Projects by theme :: 'Arabic'

A Web-as-Corpus approach to populating Wikiversity for teaching about Islam and Muslims in language, linguistics and area studies

Wikiversity is an online open-source public repository for University-level teaching and learning materials, based on the Wikipedia architecture for “crowd-sourcing”: it relies on volunteers to collaborate by actively contributing their knowledge for the common good. Undoubtedly a wealth of learning resources exists on the WWW, but scattered on individual websites, in a wide range of formats and structures. Individual lecturers prepare online teaching materials to support their own teaching, but few know of Wikiversity, and few have time or inclination to take on the extra step of formally registering and uploading their materials to Wikiversity. This project aims to organise and semi-automate the harvesting of these scattered resources, by adapting Web-as-Corpus techniques from Corpus Linguistics.

16 March 2011

Arabic language and Islamic Studies: who studies Arabic and how can these skills be used at university and beyond?

Learning a modern foreign language in UK has declined, yet the learning of Arabic is rising. We hypothesise that there is more Arabic language competence among Islamic Studies students than is currently apparent in the university sector: this represents missed opportunities for Arabic as a career enhancing skill. A small mapping exercise will aim to sample relationships between students’ prior Arabic competence and Arabic language courses in Islamic Studies departments within UK universities. The study will also investigate Arabic language studies that students undertake in Muslim institutions such as Darul Ulooms, Madrassahs, and Muslim schools and colleges. There are possible correlations between classical Arabic (including that of the Qu'ran) and modern Arabic; ways to enhance the uptake of degree level Arabic courses amongst students who have prior knowledge of Arabic; and enhancing undergraduates’ career possibilities involving Arabic.

16 March 2011

A model for collaboration between HE and non-HE institutions in developing an Islamic Studies module (Qur’anic Arabic)

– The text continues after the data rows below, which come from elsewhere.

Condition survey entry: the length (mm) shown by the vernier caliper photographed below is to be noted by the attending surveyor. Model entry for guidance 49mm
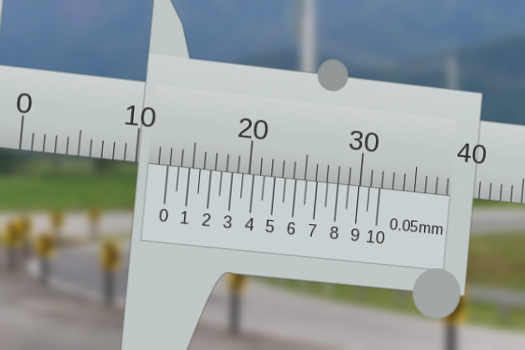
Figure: 12.8mm
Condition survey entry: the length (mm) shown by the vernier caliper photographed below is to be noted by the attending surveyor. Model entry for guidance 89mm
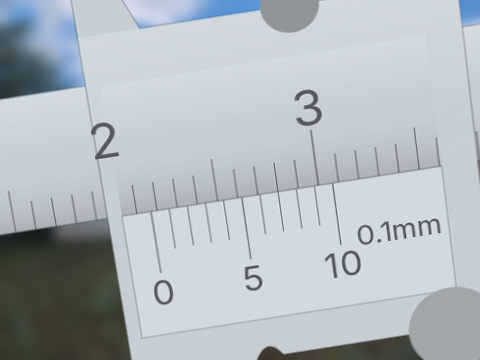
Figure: 21.7mm
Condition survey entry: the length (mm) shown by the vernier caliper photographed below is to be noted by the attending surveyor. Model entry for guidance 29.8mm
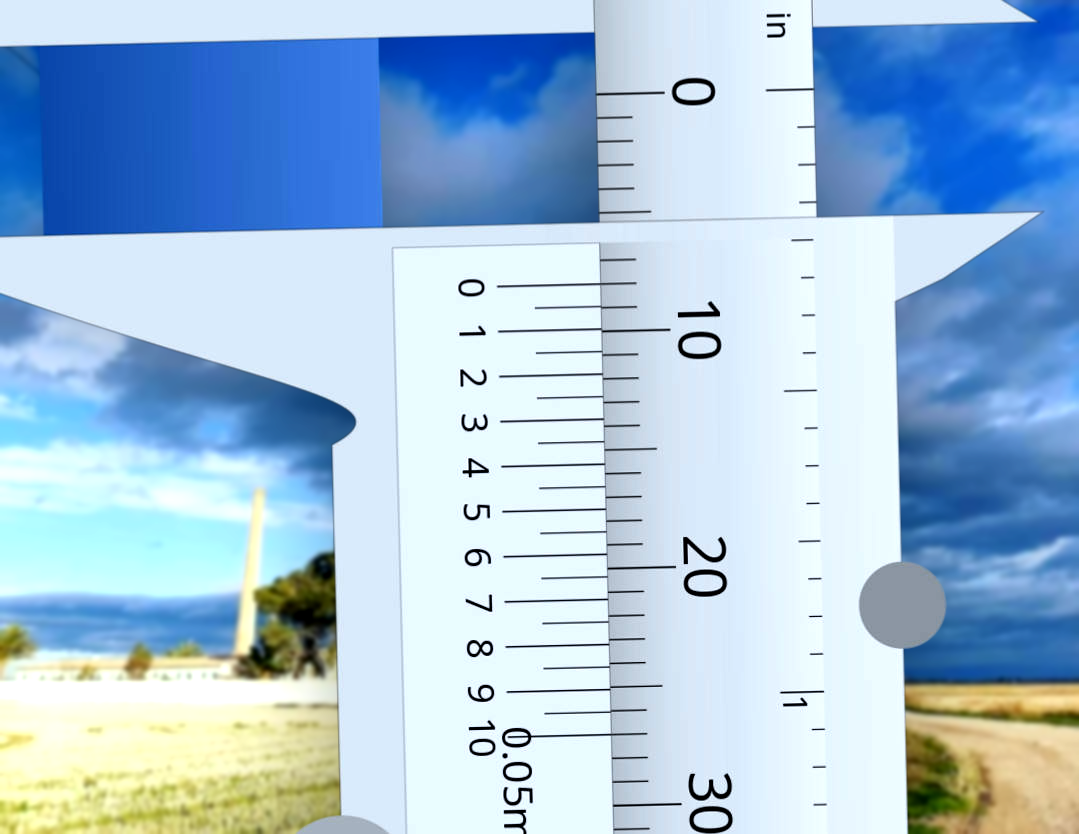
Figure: 8.0mm
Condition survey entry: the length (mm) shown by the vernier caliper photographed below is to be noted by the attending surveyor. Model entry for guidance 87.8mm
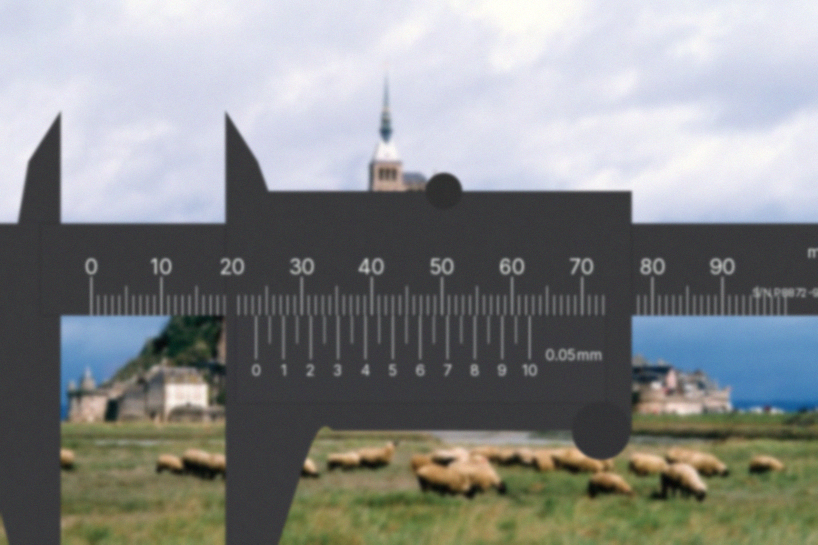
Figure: 23.5mm
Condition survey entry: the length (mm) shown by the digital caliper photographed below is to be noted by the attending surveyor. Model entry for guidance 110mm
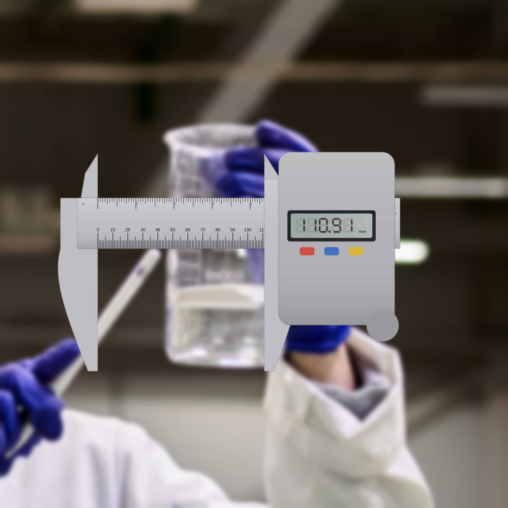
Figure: 110.91mm
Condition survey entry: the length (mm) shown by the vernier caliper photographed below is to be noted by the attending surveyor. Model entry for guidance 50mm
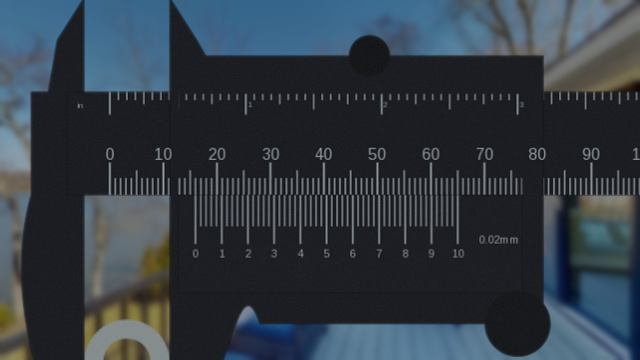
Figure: 16.0mm
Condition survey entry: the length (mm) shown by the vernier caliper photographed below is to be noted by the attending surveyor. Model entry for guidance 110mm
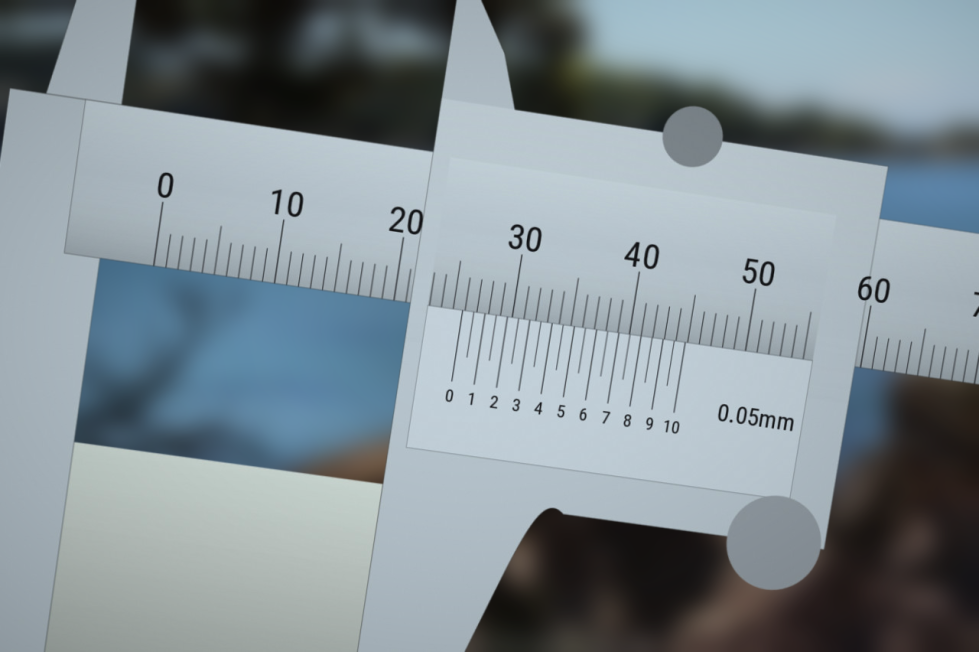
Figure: 25.8mm
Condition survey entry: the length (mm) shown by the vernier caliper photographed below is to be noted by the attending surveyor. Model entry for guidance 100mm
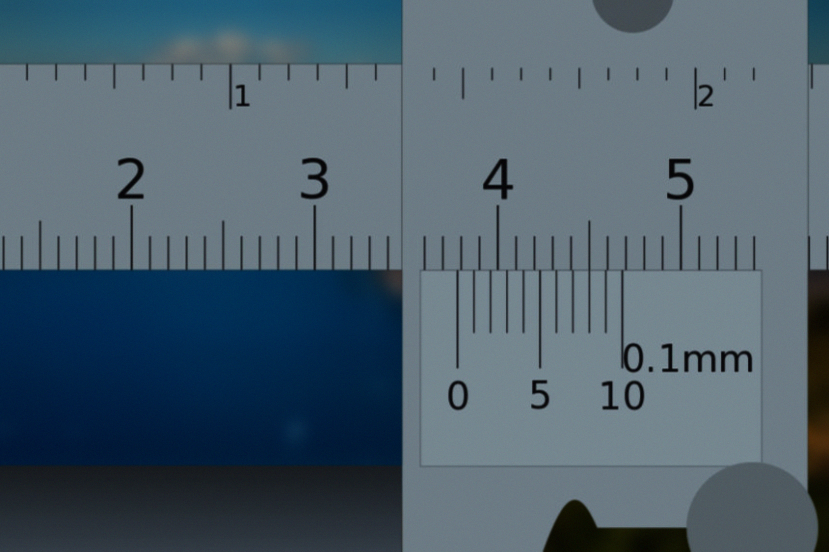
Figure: 37.8mm
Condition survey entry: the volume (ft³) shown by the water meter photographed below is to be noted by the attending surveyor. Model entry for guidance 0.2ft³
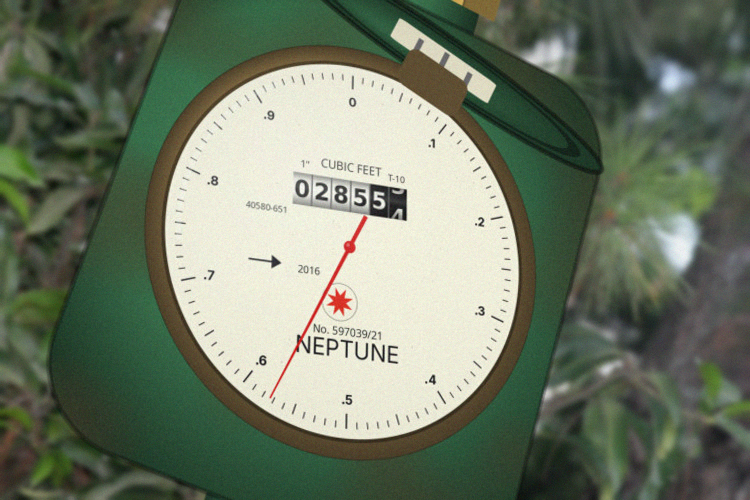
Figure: 28553.57ft³
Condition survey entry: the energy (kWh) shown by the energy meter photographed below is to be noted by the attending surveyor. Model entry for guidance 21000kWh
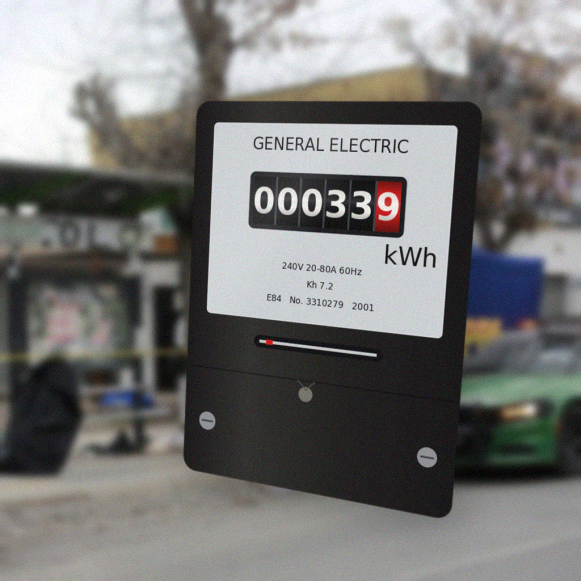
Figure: 33.9kWh
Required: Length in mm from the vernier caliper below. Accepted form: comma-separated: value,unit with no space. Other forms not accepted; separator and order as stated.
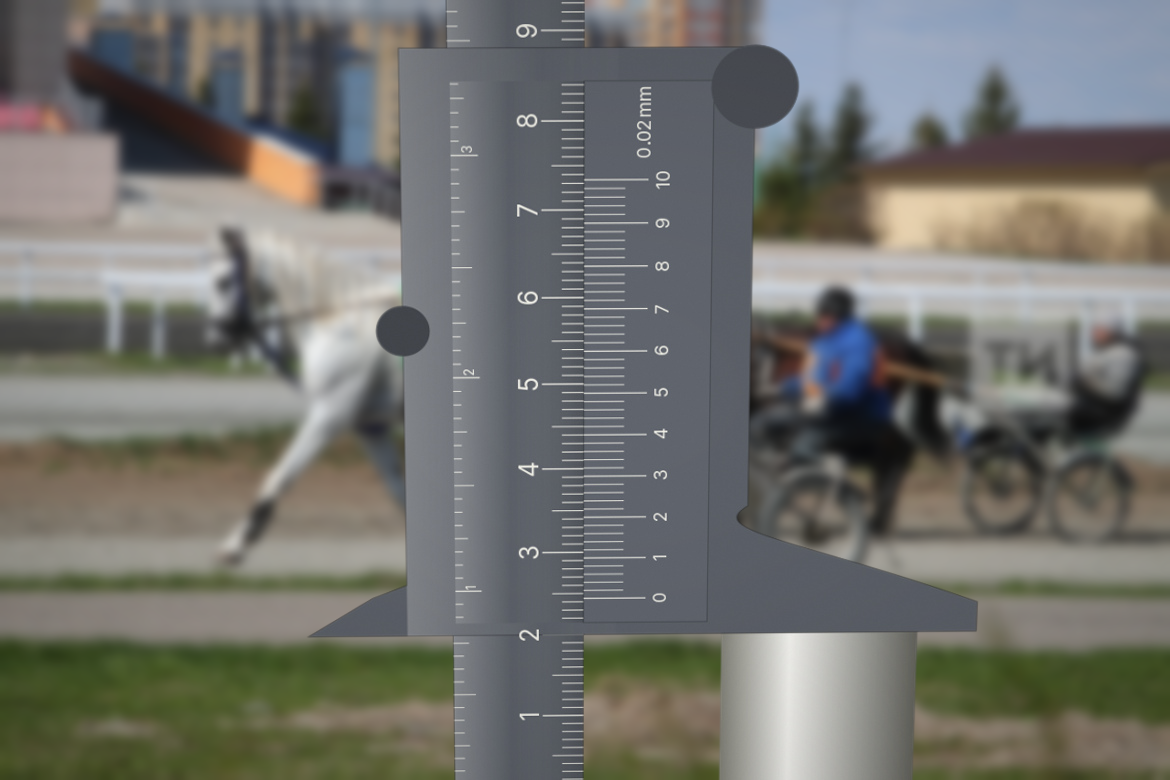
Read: 24.4,mm
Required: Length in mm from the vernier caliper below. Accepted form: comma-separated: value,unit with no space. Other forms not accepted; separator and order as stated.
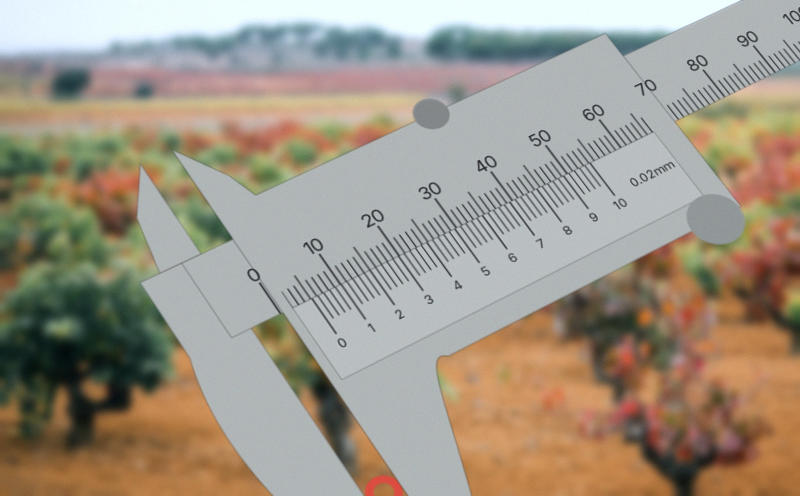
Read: 5.2,mm
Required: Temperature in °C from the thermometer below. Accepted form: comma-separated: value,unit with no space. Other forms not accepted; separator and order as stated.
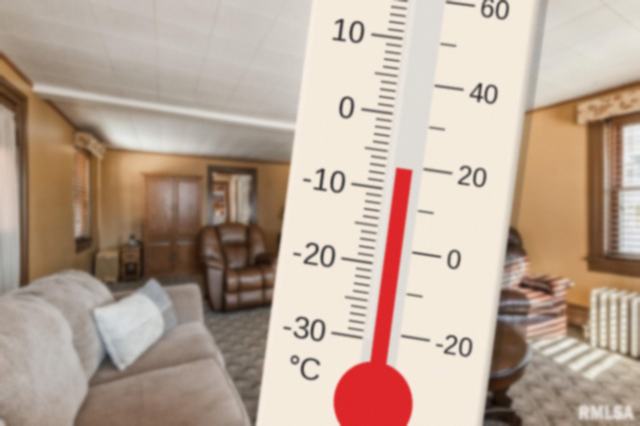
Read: -7,°C
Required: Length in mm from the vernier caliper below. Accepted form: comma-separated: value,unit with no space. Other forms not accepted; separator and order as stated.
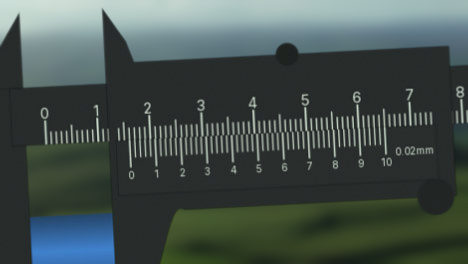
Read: 16.0,mm
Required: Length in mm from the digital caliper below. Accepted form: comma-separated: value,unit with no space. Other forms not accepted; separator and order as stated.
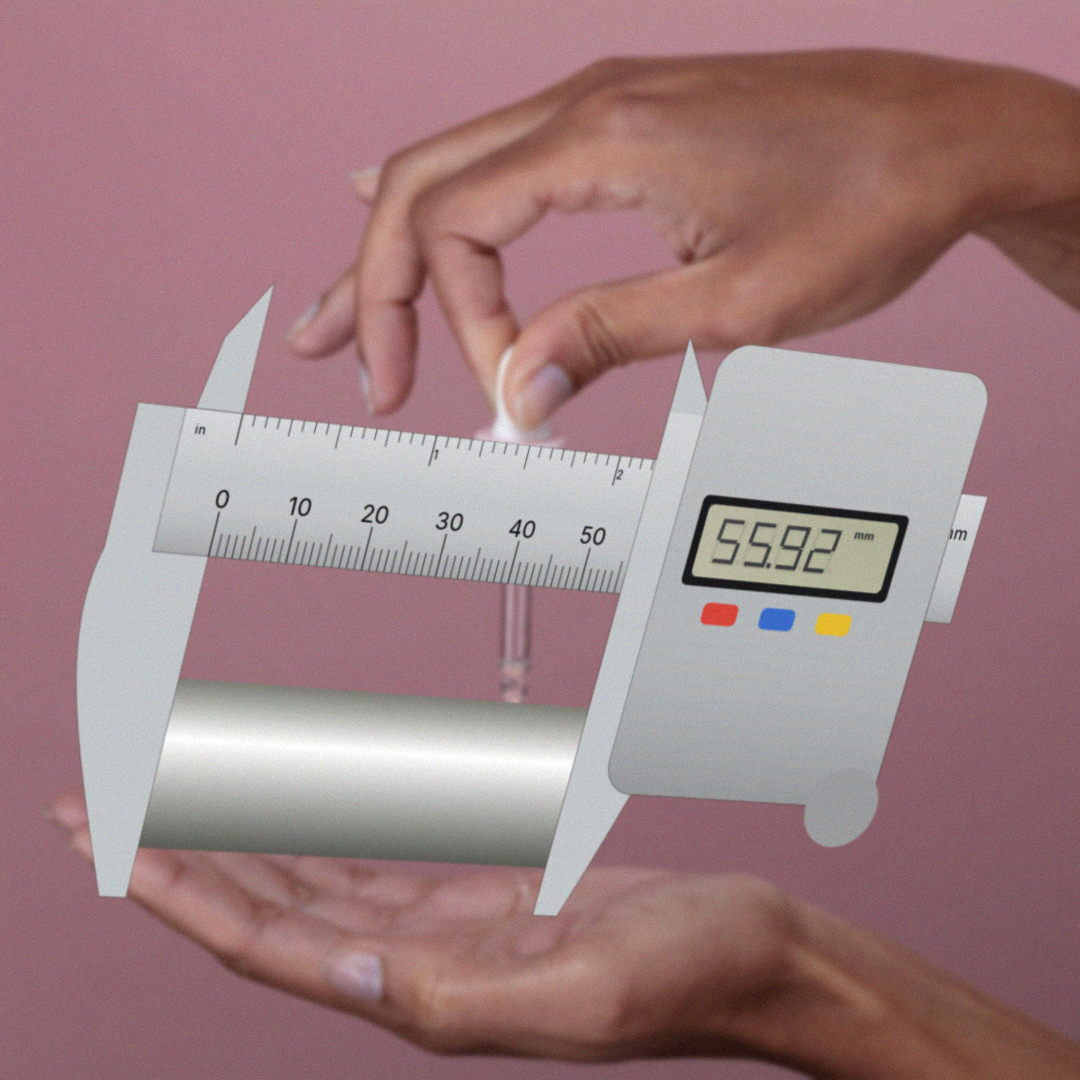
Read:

A wealth of expertise in teaching Islamic Studies (IS) exists in non-HE Muslim colleges. This project aims to help universities with little or no provision in IS to tap into this wealth by establishing mutually beneficial ties with such colleges. A model for cooperation between the University of Westminster and a London-based Muslim college in the area of Qur’anic Arabic could be replicated in this or other branches of IS by other universities. The partner college would gain prestige and good practice, while the university would benefit from the college’s expertise as it expands its IS provision.

16 March 2011

Islamic Studies provision in UK higher education

Working in partnership with the Subject Centre for Philosophical and Religious Studies, a team based at LLAS has carried out research funded by HEFCE on the provision of Islamic Studies-related modules at all UK Higher Education Institutions. The research showed that Islamic Studies is located in a wide variety of disciplines and departments, but that the bulk of provision is concentrated in a small number of pre-1992 universities. However, some provision was found at the majority of universities investigated. This research will inform further work to support academics working in Islamic Studies by providing clear data on the breadth and scope of current provision.

1 October 2009

International approaches to Islamic Studies in higher education

The Subject Centre for Languages, Linguistics and Area Studies (LLAS), in partnership with the Subject Centre for Philosophical and Religious Studies (PRS), has prepared a report for HEFCE on international approaches to Islamic Studies. The report examines the historical development and current state of Islamic Studies in eight countries: the United Kingdom, France, Germany, the Netherlands, the United States, Australia, Malaysia and Turkey. It also presents perspectives on recent developments in Islamic Studies and the responses of governments, policy makers and funding bodies; interactions between institutions of higher education and faith-based organisations and communities; and case studies that highlight examples of innovative practice in relation to Islamic Studies in higher education. The report was commissioned by HEFCE to inform its activities relating to Islamic Studies, which was designated a Strategically Important Subject in June 2007.

12 December 2007

Extending good practice in less widely used less taught (LWULT) languages

This project worked with language practitioners to disseminate and transfer innovative practice in LWULT languages through workshops and number of funded mini development projects. Collaboration across languages and between institutions was a key feature.